After months of planning, delegates from 11 Jesuit colleges and universities, alumni, faculty, Mayor Latoya Cantrell, Tulane president Michael Fitts and the Archbishop of New Orleans will gather on Nov. 16 at Holy Name of Jesus Church to inaugurate Tania Tetlow as Loyola University New Orleans’ first non-Jesuit president.

The event will be defined by pomp and circumstance, according to the Rev. Ted Dziak, S.J., beginning with a procession of student leaders, alumni chapters and important community members dressed in academic regalia.

“It is a very unique ceremony,” Dziak said. “It is really to gather together the staff, the faculty, the students, the board of trustees and honored guests to celebrate with the president.”

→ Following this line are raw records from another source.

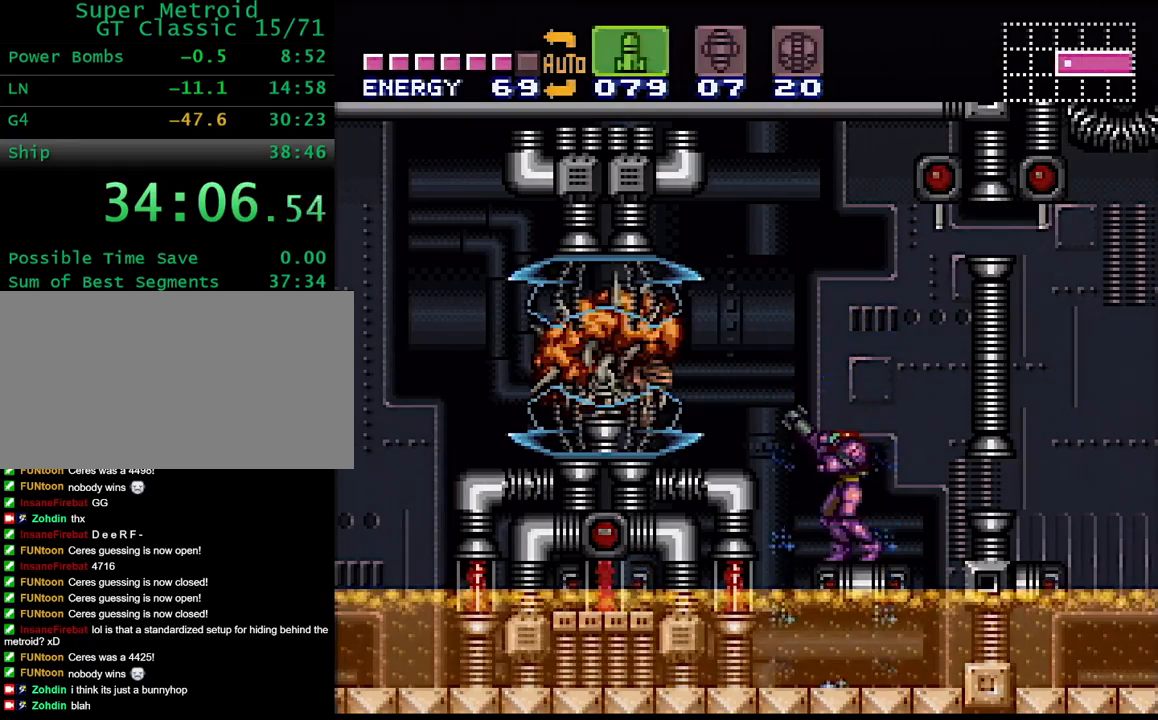
{"buttons": ["R1"], "events": [[33, "A", "down"], [150, "A", "up"], [233, "DPAD_DOWN", "down"], [300, "DPAD_DOWN", "up"], [367, "X", "down"], [483, "X", "up"]]}
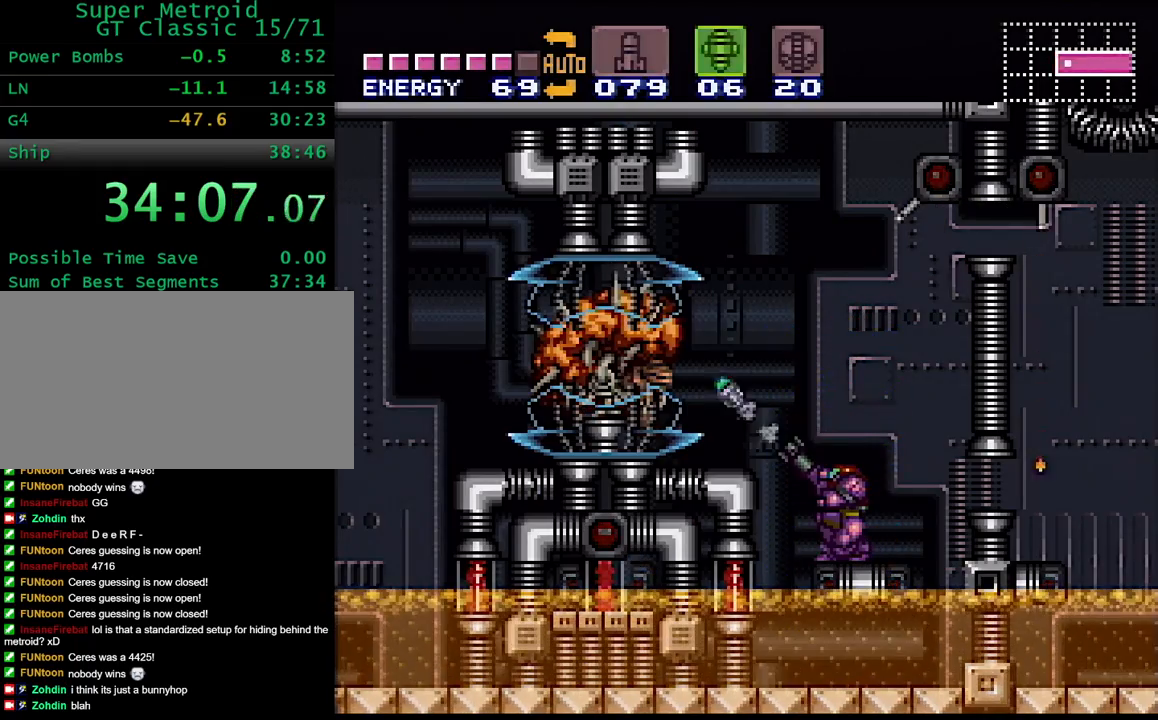
{"buttons": ["X", "R1"], "events": [[50, "X", "down"], [150, "X", "up"], [250, "X", "down"], [333, "X", "up"], [417, "X", "down"]]}
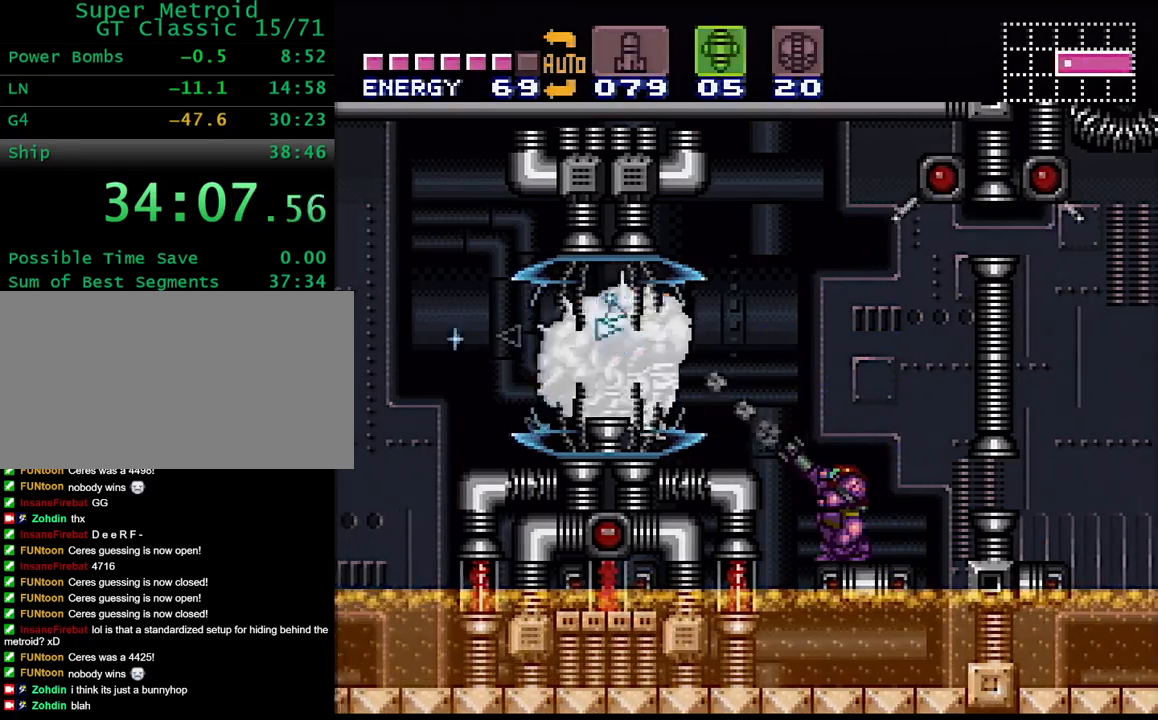
{"buttons": ["R1"], "events": [[50, "X", "up"], [167, "X", "down"], [283, "X", "up"], [417, "X", "down"], [500, "X", "up"]]}
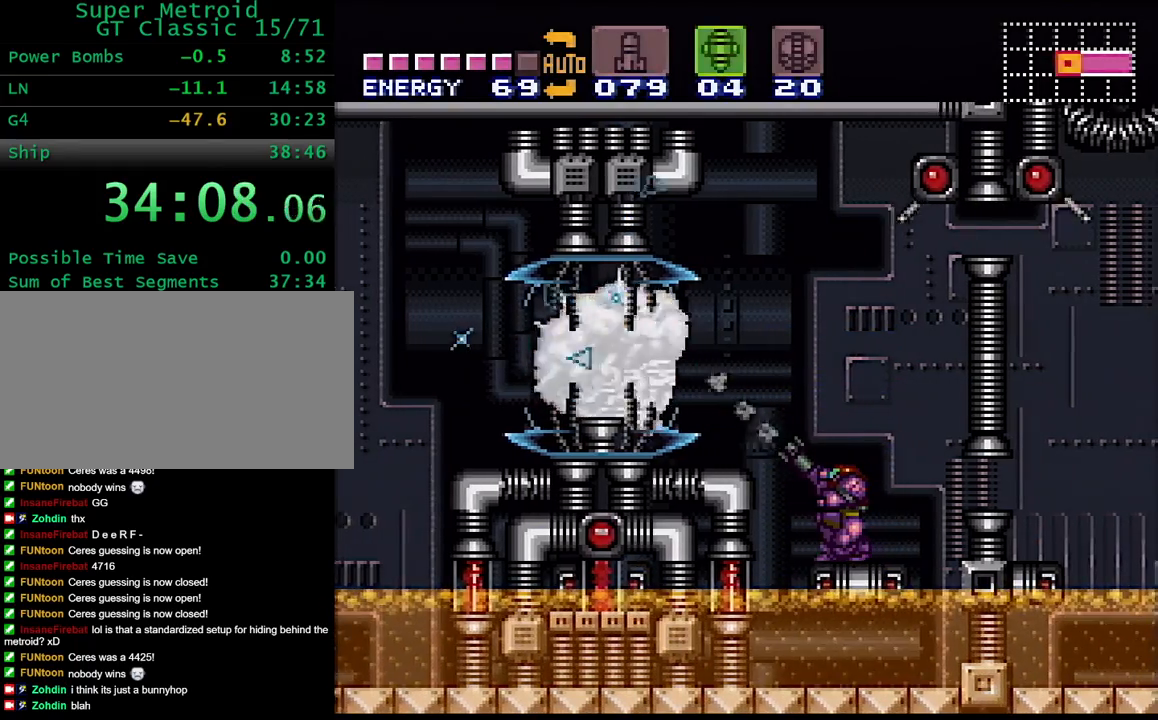
{"buttons": ["X", "R1"], "events": [[100, "X", "down"], [233, "X", "up"], [333, "X", "down"], [400, "X", "up"], [500, "X", "down"]]}
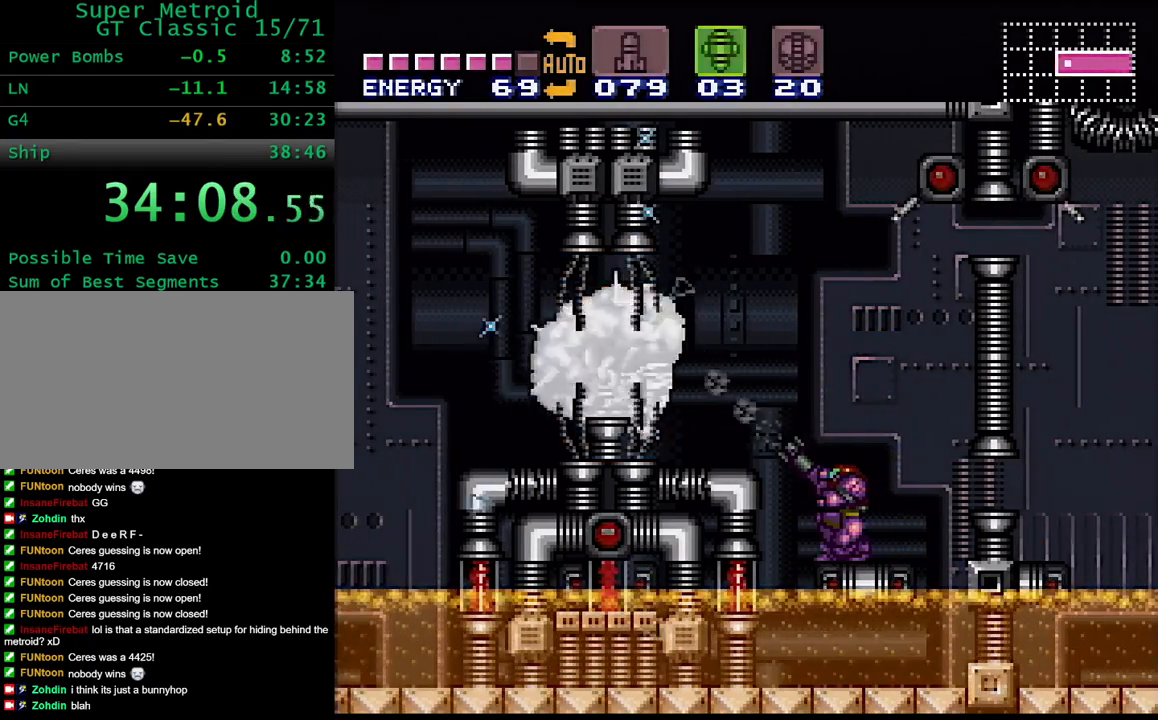
{"buttons": ["X", "R1"], "events": [[150, "X", "up"], [217, "X", "down"], [367, "X", "up"], [450, "X", "down"]]}
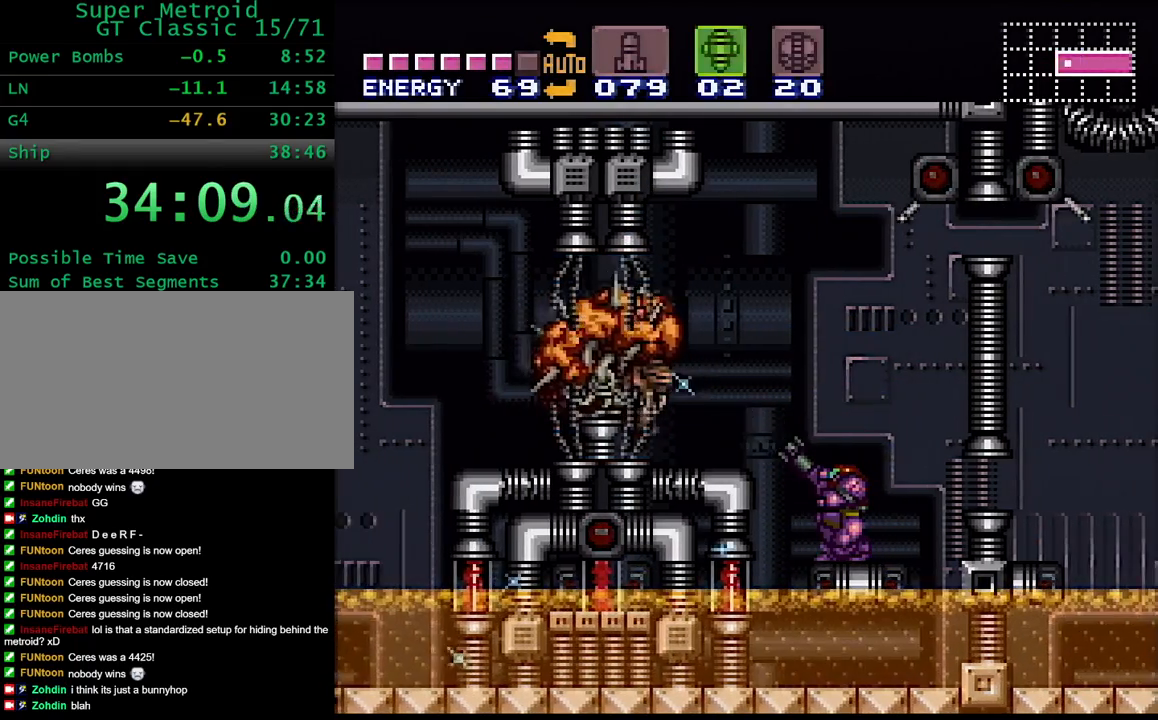
{"buttons": ["X", "R1"], "events": [[150, "X", "up"], [250, "X", "down"]]}
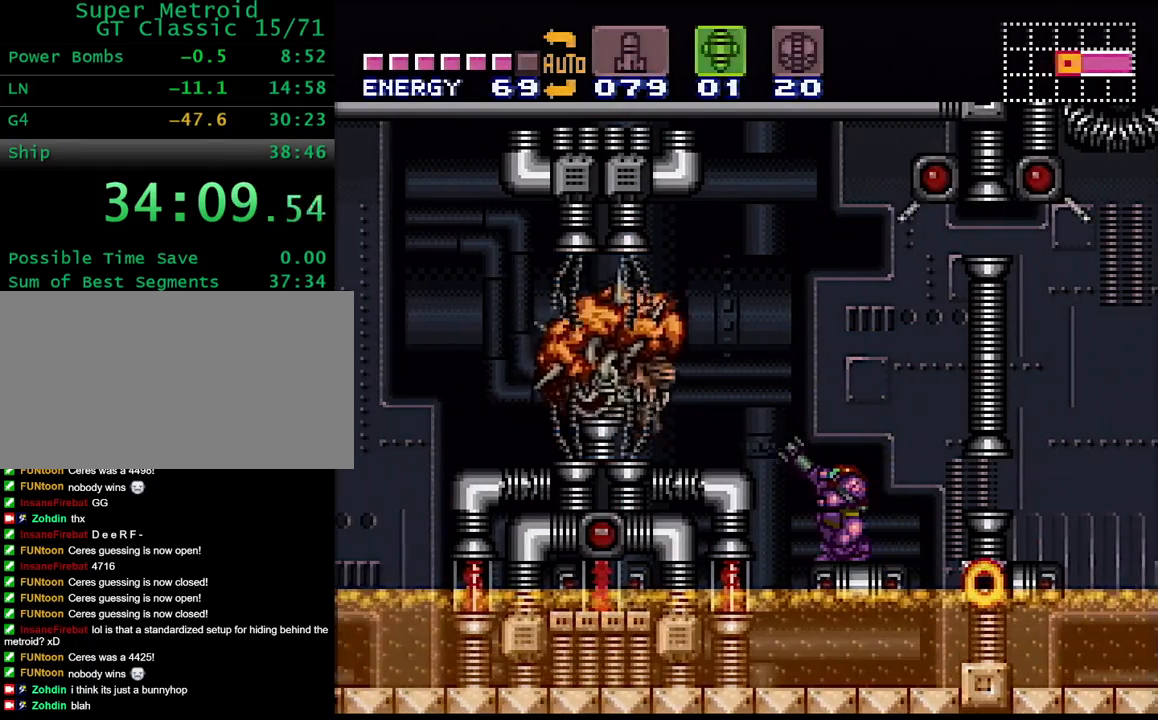
{"buttons": [], "events": [[117, "X", "up"], [317, "R1", "up"], [333, "A", "down"], [483, "A", "up"]]}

One of the early highlights of the ceremony will be a speech regarding higher education from Norman Francis, former president of Xavier University, and a Michael Fitts, president of Tulane University. Fitts worked with Tetlow during her time at Tulane and he said she is a compassionate and tenacious leader.

“Working with Tania was an incredibly rewarding professional and personal experience,” Fitts said. “I am honored to have been invited to speak at President Tetlow’s inauguration. I know how special this event is in the life of a university and am proud I can play a small role in the ushering in this new era at Loyola.”

The ceremony will also feature speeches from broadcast journalist Cokie Roberts and Mayor Cantrell as well as the presentation of the medallion of office, an amulet with the names of all former Loyola presidents inscribed on its face, to Tetlow by Robert Savoie, chairman of the board of trustees.

Tetlow herself will also give an inaugural address to formally articulate her vision for the future of Loyola. A future, which Dziak said is bright and exciting.

“It almost signals a new era in our university. When you look at the university’s history, when it was founded over 100 years ago, it was founded by a group of Jesuit men,” Dziak said. “It has grown. It is no longer purely Catholic. It is no longer for Catholics alone, even though it is still a Jesuit Catholic school. In some ways, it really signifies this new era in which a Jesuit university is not dependent upon Jesuits. It depends upon the individuals leading the institution to further the mission.”